Kainuu is a region in Northern Finland. For practical purposes, the easternmost parts of Northern Ostrobothnia are also included in this article. Natural landscapes are omnipresent – this is the region where people go to see wildlife of the deep forests. But there are also historical and cultural attractions; the Kuhmo Chamber Music Festival draws a big audience from all of Finland and from abroad.
Kainuu and the Eastern Oulu region is a peaceful and natural place with little or no pollution problems. In fact, Kainuu was one of the first regions in Finland to start taking care of the environment and nature and stop consuming natural resources. Nature is omnipresent and outdoor activities in the wilderness are present in the daily life of most people. Even in the largest city Kajaani, you do not have to travel far from the city centre to the forest.

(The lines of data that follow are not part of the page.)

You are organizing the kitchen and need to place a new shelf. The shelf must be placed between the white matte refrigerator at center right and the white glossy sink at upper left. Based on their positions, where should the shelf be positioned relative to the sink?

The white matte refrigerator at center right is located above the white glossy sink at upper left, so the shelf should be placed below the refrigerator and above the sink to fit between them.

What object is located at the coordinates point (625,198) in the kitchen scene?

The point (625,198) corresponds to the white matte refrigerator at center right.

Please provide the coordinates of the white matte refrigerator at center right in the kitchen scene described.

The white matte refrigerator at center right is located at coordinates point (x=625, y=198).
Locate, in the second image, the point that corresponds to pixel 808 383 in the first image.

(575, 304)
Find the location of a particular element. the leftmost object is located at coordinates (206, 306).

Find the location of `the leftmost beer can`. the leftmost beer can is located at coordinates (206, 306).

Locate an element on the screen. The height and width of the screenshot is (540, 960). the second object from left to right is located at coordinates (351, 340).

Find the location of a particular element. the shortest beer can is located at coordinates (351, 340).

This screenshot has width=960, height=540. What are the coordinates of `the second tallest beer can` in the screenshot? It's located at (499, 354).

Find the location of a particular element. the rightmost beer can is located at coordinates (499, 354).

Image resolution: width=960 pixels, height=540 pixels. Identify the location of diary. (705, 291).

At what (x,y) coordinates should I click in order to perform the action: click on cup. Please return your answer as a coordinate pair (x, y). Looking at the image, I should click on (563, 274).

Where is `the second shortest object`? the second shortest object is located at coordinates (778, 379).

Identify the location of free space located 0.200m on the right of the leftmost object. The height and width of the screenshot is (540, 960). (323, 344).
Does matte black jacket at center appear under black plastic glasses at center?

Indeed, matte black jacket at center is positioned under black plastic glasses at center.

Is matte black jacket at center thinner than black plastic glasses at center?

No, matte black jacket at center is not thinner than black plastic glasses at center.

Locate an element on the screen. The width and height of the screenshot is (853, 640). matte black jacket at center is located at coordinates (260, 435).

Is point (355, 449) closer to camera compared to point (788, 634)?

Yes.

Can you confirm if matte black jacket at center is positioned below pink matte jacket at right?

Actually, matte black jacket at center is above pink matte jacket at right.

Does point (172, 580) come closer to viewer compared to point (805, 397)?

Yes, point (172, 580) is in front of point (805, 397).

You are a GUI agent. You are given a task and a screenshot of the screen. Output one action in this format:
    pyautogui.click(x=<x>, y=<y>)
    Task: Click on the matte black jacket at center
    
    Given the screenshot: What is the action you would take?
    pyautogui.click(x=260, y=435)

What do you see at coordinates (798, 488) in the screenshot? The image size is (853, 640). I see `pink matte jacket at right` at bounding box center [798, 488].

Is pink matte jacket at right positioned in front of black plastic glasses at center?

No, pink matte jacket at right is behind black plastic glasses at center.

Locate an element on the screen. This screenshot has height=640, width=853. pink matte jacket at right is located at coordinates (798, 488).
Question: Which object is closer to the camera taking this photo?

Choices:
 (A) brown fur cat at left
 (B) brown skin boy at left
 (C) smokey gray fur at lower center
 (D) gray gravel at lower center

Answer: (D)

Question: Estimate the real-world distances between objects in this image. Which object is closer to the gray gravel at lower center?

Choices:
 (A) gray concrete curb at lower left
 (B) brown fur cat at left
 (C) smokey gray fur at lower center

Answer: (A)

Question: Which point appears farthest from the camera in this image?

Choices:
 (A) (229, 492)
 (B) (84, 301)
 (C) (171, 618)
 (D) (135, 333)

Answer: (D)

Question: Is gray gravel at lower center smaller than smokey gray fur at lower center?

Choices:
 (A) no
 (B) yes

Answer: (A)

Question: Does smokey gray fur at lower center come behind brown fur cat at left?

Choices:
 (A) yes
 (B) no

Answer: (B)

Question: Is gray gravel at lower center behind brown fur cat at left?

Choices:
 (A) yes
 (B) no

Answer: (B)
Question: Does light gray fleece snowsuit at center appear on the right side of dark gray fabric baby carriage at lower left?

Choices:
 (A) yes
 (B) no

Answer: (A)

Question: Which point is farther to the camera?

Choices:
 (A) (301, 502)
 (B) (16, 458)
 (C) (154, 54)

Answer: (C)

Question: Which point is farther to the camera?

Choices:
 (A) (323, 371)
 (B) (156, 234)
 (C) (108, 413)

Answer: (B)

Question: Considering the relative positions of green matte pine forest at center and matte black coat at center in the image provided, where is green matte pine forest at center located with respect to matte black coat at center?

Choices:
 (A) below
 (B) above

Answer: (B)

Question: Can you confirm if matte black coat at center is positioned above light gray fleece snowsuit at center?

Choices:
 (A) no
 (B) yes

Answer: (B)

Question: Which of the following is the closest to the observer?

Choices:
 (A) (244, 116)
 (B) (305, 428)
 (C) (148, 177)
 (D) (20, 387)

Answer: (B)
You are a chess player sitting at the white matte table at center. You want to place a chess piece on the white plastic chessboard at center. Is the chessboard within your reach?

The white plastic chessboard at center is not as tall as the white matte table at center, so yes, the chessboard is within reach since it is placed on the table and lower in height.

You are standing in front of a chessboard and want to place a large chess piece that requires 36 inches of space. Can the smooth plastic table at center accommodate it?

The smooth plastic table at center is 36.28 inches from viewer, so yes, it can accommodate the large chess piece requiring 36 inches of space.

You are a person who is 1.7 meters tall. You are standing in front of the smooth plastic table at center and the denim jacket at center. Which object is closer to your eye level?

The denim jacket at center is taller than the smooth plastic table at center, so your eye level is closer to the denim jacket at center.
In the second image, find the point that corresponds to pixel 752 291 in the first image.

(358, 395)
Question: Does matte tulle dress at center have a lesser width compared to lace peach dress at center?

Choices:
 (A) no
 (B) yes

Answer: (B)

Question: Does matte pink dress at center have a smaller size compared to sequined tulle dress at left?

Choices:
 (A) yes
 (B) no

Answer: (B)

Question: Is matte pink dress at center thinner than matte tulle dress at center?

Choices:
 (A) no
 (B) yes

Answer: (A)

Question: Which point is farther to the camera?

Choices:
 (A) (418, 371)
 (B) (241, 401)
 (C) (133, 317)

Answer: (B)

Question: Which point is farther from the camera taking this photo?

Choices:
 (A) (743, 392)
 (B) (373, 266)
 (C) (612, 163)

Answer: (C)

The winters can be harsh, with heavy snowfall and cold temperatures; in Kiutaköngäs −46 °C (−51 °F) has been recorded (typical winter temperatures are much more moderate, though). For wilderness adventures in winter, use a programme service or an appointed guide (check in advance whether you need any preparations yourself), or be sure you know what you are doing. Day trips along trails are often possible independently also in winter, in good weather (but check forecasts and what to expect from the trail itself).
Like in most of Finland, English is widely spoken. Since Kainuu region neighbours Russia, some places also offer service in Russian, at least near the Russian border.
There are flights from Helsinki-Vantaa to Kajaani and Kuusamo. The eastern north-south line of the Finnish train network connects Kajaani to southern Finland, and there are also trains from Oulu. Further north, intercity bus is the only mode of transportation if you aren't driving. The Finnish road network is dense and the roads are generally in good shape. There are border crossings from Russia in Kuhmo (from Kostomuksha) and Kuusamo (from northernmost Russian Karelia).
There are a couple of daily buses along the major highways. Most towns and municipalities have at least once per day bus connection from Oulu or Kajaani or both of them. During weekdays of school year bus connections are more frequent, but during weekends and summer time services are reduced. If you do not have your own car and need to get to a more remote place, you might need to take a taxi. Long taxi rides aren't uncommon in Northern Finland.
Trains of national operator VR are possible to use for traveling inside province.
There is a dense bus network covering most of the province, see Matkahuolto.
Onnibus offers discount bus service by a few routes.
Kajaanin seudun joukkoliikenne has public service obligation regional bus route timetable information.
Google Maps includes timetables of trains, long distance buses and local transport of many cities and towns. Other useful route planners are Matka.fi for trains and local buses and Matkahuolto Reittiopas for regional buses.
You will see endless forests and swamps and – if you're lucky – wildlife. Bears, wolves, wolverines, elk (moose) and wild forest reindeer (peura) all have significant populations in the area. For western bird watchers, there are some eastern species not easily spotted elsewhere.
There are also cultural sights:
- Skiing – three major ski resorts are located in the region; Vuokatti in Sotkamo, Ruka in Kuusamo and Iso-Syöte in Pudasjärvi. Around these there are also wide networks of cross country skiing tracks.
- Hiking. The 80 km Karhunkierros trail is legendary.
- Berry picking and mushroom collecting
- Wildlife watching (Eläintenkatselu).
- LankaFest: 5–6 July 2019. A music festival focusing on rock and heavy music (date needs updating)
- Kuhmo Chamber Music Festival (Kuhmon Kamarimusiikki): (Kuhmo). Leading chamber musicians transfix the town of Kuhmo every July with a skillfully designed festival programme, inimitable concerts, beautiful surroundings and sunlit nights that open the senses to new and sublime delight. The festival is the biggest chamber music festival in Finland (where most cities have their own), with some 70 concerts and 35.000 tickets sold. (date needs fixing)
Kainuu is a very safe region. Outside cities you should be aware of the implications of long distances and possibly cold weather.
If you're coming from the south you'll probably continue all the way to Lapland. If you have a valid visa (or don't need one), Russian Karelia is located east of Kainuu.